Exercise brief: Convert the stretch of data from the line "49786, 50767" through the line "Is there a majority slice in this chart?" into a numbered list, leaving out blank lines.

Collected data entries
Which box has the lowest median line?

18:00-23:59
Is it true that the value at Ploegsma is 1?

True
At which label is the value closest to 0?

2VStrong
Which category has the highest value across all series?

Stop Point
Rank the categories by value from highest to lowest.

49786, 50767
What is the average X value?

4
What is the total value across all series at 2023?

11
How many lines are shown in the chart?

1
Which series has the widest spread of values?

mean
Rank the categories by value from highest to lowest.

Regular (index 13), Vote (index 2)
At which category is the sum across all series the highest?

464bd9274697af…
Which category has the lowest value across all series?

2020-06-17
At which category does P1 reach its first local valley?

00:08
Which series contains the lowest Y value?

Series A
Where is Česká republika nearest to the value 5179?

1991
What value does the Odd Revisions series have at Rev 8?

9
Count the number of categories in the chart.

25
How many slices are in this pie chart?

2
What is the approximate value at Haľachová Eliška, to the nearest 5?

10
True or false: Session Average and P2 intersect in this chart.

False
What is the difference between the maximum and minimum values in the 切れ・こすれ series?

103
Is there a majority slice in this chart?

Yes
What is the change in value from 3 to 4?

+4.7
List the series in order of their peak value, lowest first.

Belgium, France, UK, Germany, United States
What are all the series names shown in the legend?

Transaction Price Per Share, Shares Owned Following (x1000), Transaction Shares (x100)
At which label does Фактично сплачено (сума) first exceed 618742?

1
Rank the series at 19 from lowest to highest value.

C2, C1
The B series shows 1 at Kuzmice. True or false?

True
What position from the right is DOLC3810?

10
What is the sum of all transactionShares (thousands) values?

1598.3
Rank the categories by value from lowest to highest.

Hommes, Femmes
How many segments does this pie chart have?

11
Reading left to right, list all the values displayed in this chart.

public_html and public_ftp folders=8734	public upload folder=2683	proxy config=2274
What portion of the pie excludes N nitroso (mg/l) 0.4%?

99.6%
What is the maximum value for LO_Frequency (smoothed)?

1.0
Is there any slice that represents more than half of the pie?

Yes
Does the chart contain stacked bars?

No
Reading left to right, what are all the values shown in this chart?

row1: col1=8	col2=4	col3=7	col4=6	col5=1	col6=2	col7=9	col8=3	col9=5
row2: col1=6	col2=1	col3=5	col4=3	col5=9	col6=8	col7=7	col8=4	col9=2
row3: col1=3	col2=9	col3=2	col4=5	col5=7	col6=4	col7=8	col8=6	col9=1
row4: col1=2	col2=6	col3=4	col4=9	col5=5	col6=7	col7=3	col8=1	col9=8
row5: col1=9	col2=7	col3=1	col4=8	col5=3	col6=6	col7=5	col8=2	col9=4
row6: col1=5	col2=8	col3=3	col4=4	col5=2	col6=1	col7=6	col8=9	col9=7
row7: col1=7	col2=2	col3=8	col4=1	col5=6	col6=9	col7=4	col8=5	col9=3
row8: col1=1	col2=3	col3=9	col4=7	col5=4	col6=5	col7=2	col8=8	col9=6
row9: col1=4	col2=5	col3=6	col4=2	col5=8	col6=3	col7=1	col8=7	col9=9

Answer to this exercise:
1. 49786, 50767
2. What is the average X value?
3. 4
4. What is the total value across all series at 2023?
5. 11
6. How many lines are shown in the chart?
7. 1
8. Which series has the widest spread of values?
9. mean
10. Rank the categories by value from highest to lowest.
11. Regular (index 13), Vote (index 2)
12. At which category is the sum across all series the highest?
13. 464bd9274697af…
14. Which category has the lowest value across all series?
15. 2020-06-17
16. At which category does P1 reach its first local valley?
17. 00:08
18. Which series contains the lowest Y value?
19. Series A
20. Where is Česká republika nearest to the value 5179?
21. 1991
22. What value does the Odd Revisions series have at Rev 8?
23. 9
24. Count the number of categories in the chart.
25. 25
26. How many slices are in this pie chart?
27. 2
28. What is the approximate value at Haľachová Eliška, to the nearest 5?
29. 10
30. True or false: Session Average and P2 intersect in this chart.
31. False
32. What is the difference between the maximum and minimum values in the 切れ・こすれ series?
33. 103
34. Is there a majority slice in this chart?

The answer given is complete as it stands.